Roland Price (’19, Information Technology)
When the New England Venture Capital Association (NEVCA) partnered with the VDC to launch Hack.Diversity in 2016, they did so with the goal of addressing the underrepresentation of high-skilled minority employees in Boston’s tech industry. After selecting 10 UMass Boston students to represent their 2018 fellows, NEVCA moved forward with this goal. UMass Boston junior Roland Price said he was “ecstatic” when he found out that he was chosen as one of the 2018 fellows. “Not a whole lot of opportunities existed like this before Hack.Diversity.”
Jill Macoska, Professor of Biology, Alton J. Brann Chair
Jill Macoska, a Boston Business Journal Women to Watch in Science and Technology, is the founding director of the Center for Personalized Cancer Therapy, an ambitious translational research venture with the Dana Farber Cancer Institute which has leveraged over $40,000,000 in NIH research funding. “When I first got to the VDC, I was surrounded by startups, and I was really learning how startups are formed, how they become sustained, the kind of business models they have to develop to be competitive, how they get their funding, all of that stuff. I got a better understanding of how to commercialize the biomarkers the center is developing.”
Alexander Winnett (’16, Biochemistry)
Alexander Winnett is now an MD/PhD candidate at the University of California Los Angeles. While at UMass Boston as a biochemistry major, he put himself through school through scholarships and internships. One arranged by the VDC, a 17-month PreClinical Research Internship at Visterra Inc., helped him find his path, researching new ways to treat infectious diseases. There, he helped engineer a humanized anti-dengue virus monoclonal antibody. He received the John F. Kennedy Award for Academic Excellence, the highest honor given to UMass Boston graduates.
Kimberly Hamad Schifferli, Associate Professor of Engineering
Hamad-Schifferli and her team developed a paper strip similar to a pregnancy test to rapidly detect the outbreak of infectious diseases.
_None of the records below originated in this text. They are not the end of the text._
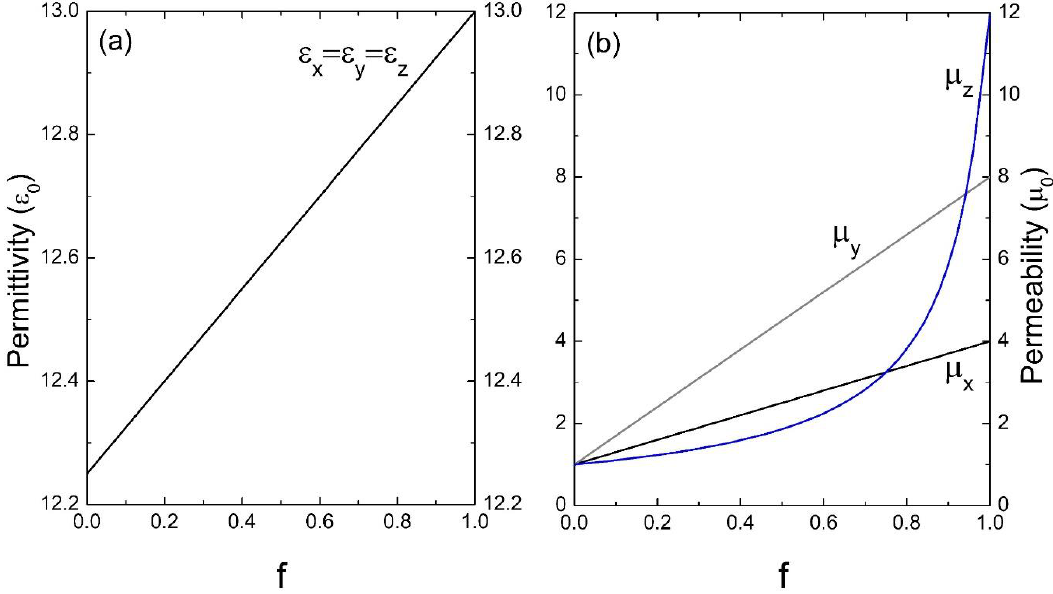
Figure 7. Permittivity ε ( a ) and permeability µ ( b ) versus the filling fraction f ( ε 0 and µ 0 are the units). The parameters used were: ε A = 13 ε 0 , µ Ax = 4 µ 0 , µ Ay = 8 µ 0 , µ Az = 12 µ 0 and ε B = 12.25 ε 0 , µ B = µ 0 .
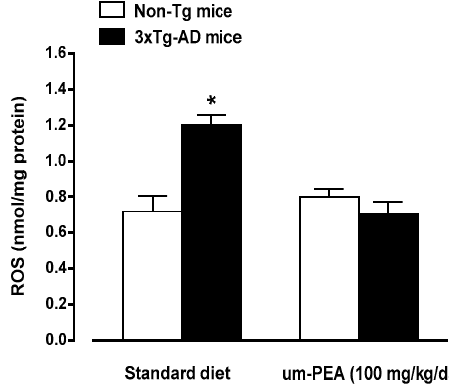
Figure 5. E ff ects of oral ultramicronized palmitoylethanolamide (um-PEA) treatment on reactive oxygen species (ROS) production in hippocampus homogenates from non-Tg and 3 × Tg-AD mice. Age-matched non-Tg mice and 3 × Tg-AD mice (2 months ± 2 weeks of age) have been orally treated for 3 months with the compound (100 mg / kg / day, added to the animal food), while control animals were fed with a standard diet during the treatment period. ROS production was measured in hippocampus tissues taken from mouse brains at the end of the treatment period. The data are presented as mean ± SEM ( n = 5, in triplicate). * p < 0.05 significantly di ff erent from the other groups according to two-way ANOVA followed by Tukey multiple-comparison test.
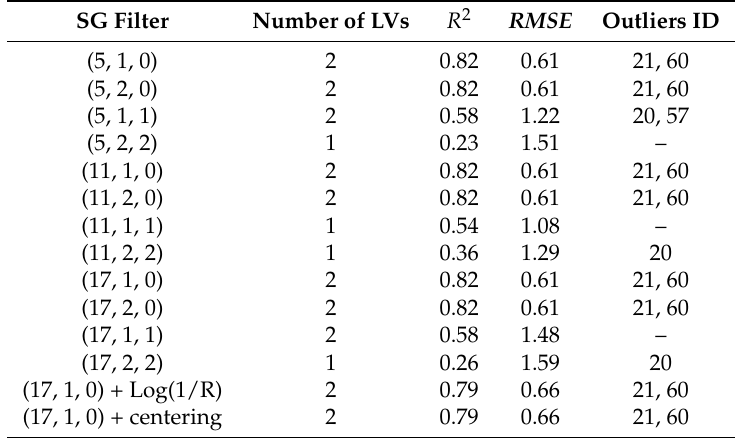
Table 2. PLSR performance for different Savitzky–Golay filter configurations applied to spectral data. The outlier ID column contains the index of the samples in the data set that were considered as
This breakthrough was published in the journal Science Translational Medicine. Hamad-Schifferli needed to win an internal grant to work on the next steps toward commercialization of these tests. A few practice presentations with her and graduate student Cristina Rodriguez is all it took. “It will take about a year to get the test out on the market in Zika-impacted areas.”
Marc Pomplun, Professor of Computer Science
“My industrial experience in software engineering is rather thin, and so I’d be very grateful if you could help make the course (Introduction to Software Engineering) more current and more relevant to real-world software engineering,” Pomplun says modestly. Enter VDC entrepreneurs Itzu Chen (PillPack), Lere Williams (GitHub), Nam Chu Hoai (Wellframe), and Srinath Vaddepally (RistCall) who built a new syllabus and lectured in the course with Dr.Pomplun.
Haydy George, Emal Lesha, Jurgen Poci and Rebeca Cortazio (’16, Biology)
Luhan Yang’s first request upon arriving at the VDC from the George Church’s lab at Harvard Medical School was for talented and highly skilled interns. UMass Boston biology students Emal Lesha, Haydy George, Jurgen Poci and Rebeca Cortazio helped her with a publication in Science. Her startup, eGenesis, has since raised $38 million from ARCH Venture Partners after successfully using the gene-editing tool CRISPR to knock out a key virus in piglets, a move that could lead to pig-organ transplants for humans. Emal remarked: “I always attribute my success to you helping me get that internship at eGenesis.”